灵涣的意识逐渐回笼,他缓缓睁开双眼。映入眼帘的,先是身边的清澈池水和未着寸缕的自己,他此刻正靠在池岸边。他环顾四周,发现自己身处在一个面积很大且干净雅致的房间,还有刚刚的水声源头——池边四个角分别立着四个水晶兽首,池水便是从它们口中的。
池水甚至还冒着雾气,混杂着淡淡的草木清香,在这里待着很是舒适。
灵涣有些刚睡醒的恍惚,又隐约觉得好像忘记了什么重要的事,但一动神去回忆就觉头痛异常,胸口也一阵闷塞。
他定了定神,想起来这里是净潇阁的落津池,自己方才在沐浴,一不小心睡着了。他兀自摇头轻笑一声,这时,一阵清脆响声从身后传来,灵涣回头看去,原来是有人掀开他身后不远处的珠帘走了进来。
那人抬起头,灵涣下意识心头一喜,唤道:“阿蕴。” 旋即又觉得奇怪——这个表字,他只在刚给小狐狸起时才偶尔唤过几次,大多数时间还是习惯“小狐狸”称呼,怎么刚刚脱口而出了呢?
不过他也没纠结多久,因为良蕴已经向他走过来了。
良蕴还是如平常一般,着一袭紫色锦服,手里还端着托盘,上面放着两个琉璃盏、几小碟点心瓜果与一壶酒。
他走到灵涣身侧,把托盘放在他手边的小矮桌上,灵涣靠在池边伸手便能拿到。
良蕴看了眼他神色,笑着道:“又睡着了?” 他点了头。
“你呀,十次有八次都在浴池睡着。” 良蕴不禁失笑。
灵涣放松地靠着池岸,道:“是啊,这里本就暖和,还燃了安神香,没忍住就睡着了。”
“哎,你这次拿的什么酒呀?不会又是梨落吧?”灵涣看着那壶酒问道。
“知道梨落你喝腻了。” 良蕴拿起酒壶斟满,将其中一杯递给他,道:“这是我新酿的,来,尝尝怎么样。”
灵涣接过酒一饮而尽,旋即一愣,良蕴不解地看着他道:“怎么了?不好喝吗?”
“清甜而不失酒香,味醇又不至单调,还有一种雪后新阳的感觉,余香满口,比梨落更胜一筹。这酒起名了吗?”灵涣看着他隐含期待的眼神,敛下情绪,转瞬恢复笑颜道。
良蕴:“还没想好,想让你起一个。”
“恩……你确定?你知道,我最烦起名字了,当初你那名字还是我琢磨了三天才出来的。”
良蕴笑意更深:“很好听,我很喜欢。没事,你随便起。”
“呃……雪霁怎么样?”灵涣沉吟片刻后道。
“好,就叫雪霁。”
——
玉蒹瑕发现前边不远处杂草掩盖着的山洞,他原本正往那边走,突然迎面刮来一阵强风,他连忙拉过身后宁锦沅的手,再牵紧系着小湖灵的绳子,抬手想立起一个护盾,却突然发现自己的身体有些脱力,连法力都施展不开,五感似乎也在渐渐减弱。

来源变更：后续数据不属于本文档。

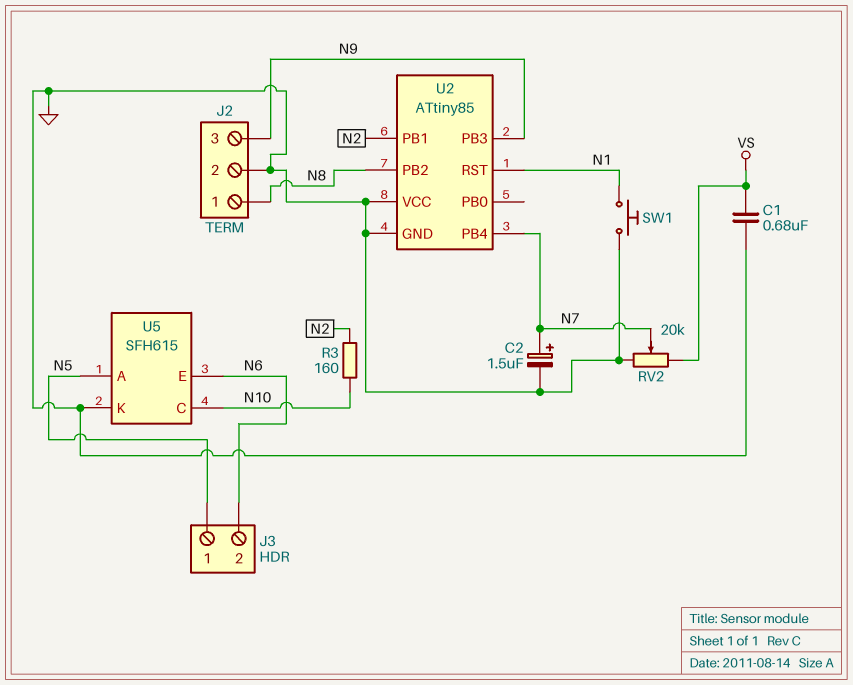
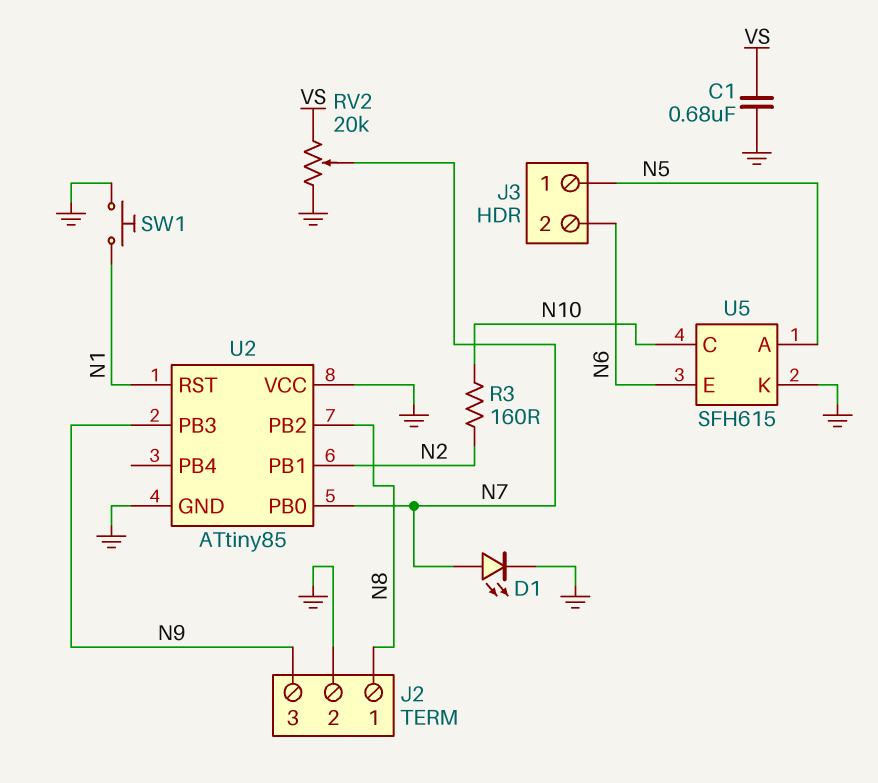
C2: 1.5uF (plus N7, minus GND) -> none
D1: none -> LED (A N7, K GND)
U2 pin PB0: none -> N7
U2 pin PB4: N7 -> none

几乎来不及反应,他如同被人兜头打了一闷棍,一股巨大的麻痹感渐渐扩散开来,眨眼间天翻地覆,意识渐渐沉入黑暗。
……
天色将暮,地上的金色余晖逐渐褪去,净潇阁西殿暖阁前的花池中央圆台上,蜷着睡觉的十尾狐身上的绒毛被晚风吹得泛起涟漪。他许是感到些许凉意,抖了一抖,打了个哈欠,缓缓睁开双眼,十条尾巴从身前挪开,醒了会神后站了起来,轻盈地跃过圆台周围的鲜花,稳稳落地。
突然,若隐若现的悠扬琴音伴着微风扑面而来,熟悉的感觉让十尾狐愣了片刻,他下意识抬脚向着琴声走去。
十尾狐跑出西暖阁,上了几十级台阶,过了一道悬空长廊,拐了弯,感觉到琴声愈来愈清晰,也愈来愈熟悉,他加快脚步,见到了实景——那人独坐于三面开放的露台之上,烟青色纱帘在风中时合时闭,让他的身影显得不那么真切,如同凝固在时光长河中某一瞬间的一个虚影,仿佛下一刻就能随风散去。
十尾狐心中疑惑:不是说有要事下界一趟,要几个月才回来吗?怎么这么快就办完了,还一回来就在这弹琴?
他驻足听了会儿,发现这首曲子他再熟悉不过了,刚被灵涣捡回来的那段时间里,灵涣有时会独自与那架箜篌作伴。
就像现在这样,他经常会被琴声引着到灵涣那里,但也都是静静地在附近的角落待着,还以为灵涣没发现他,直到有一次不小心睡着了,醒来发现回到了自己房间。次数多了,他也就不躲躲藏藏了,如眼下这般,化作人形,站在一旁听。
听得多了,哪怕他对音律一窍不通,也听出来灵涣弹的一直是同一首曲子。他本来没多想,以为灵涣是格外喜欢这首曲子。可今天不知是怎么了,再听到那人弹这首曲子,潜意识里居然有些不舒服,这种莫名其妙的感觉让他十分烦闷。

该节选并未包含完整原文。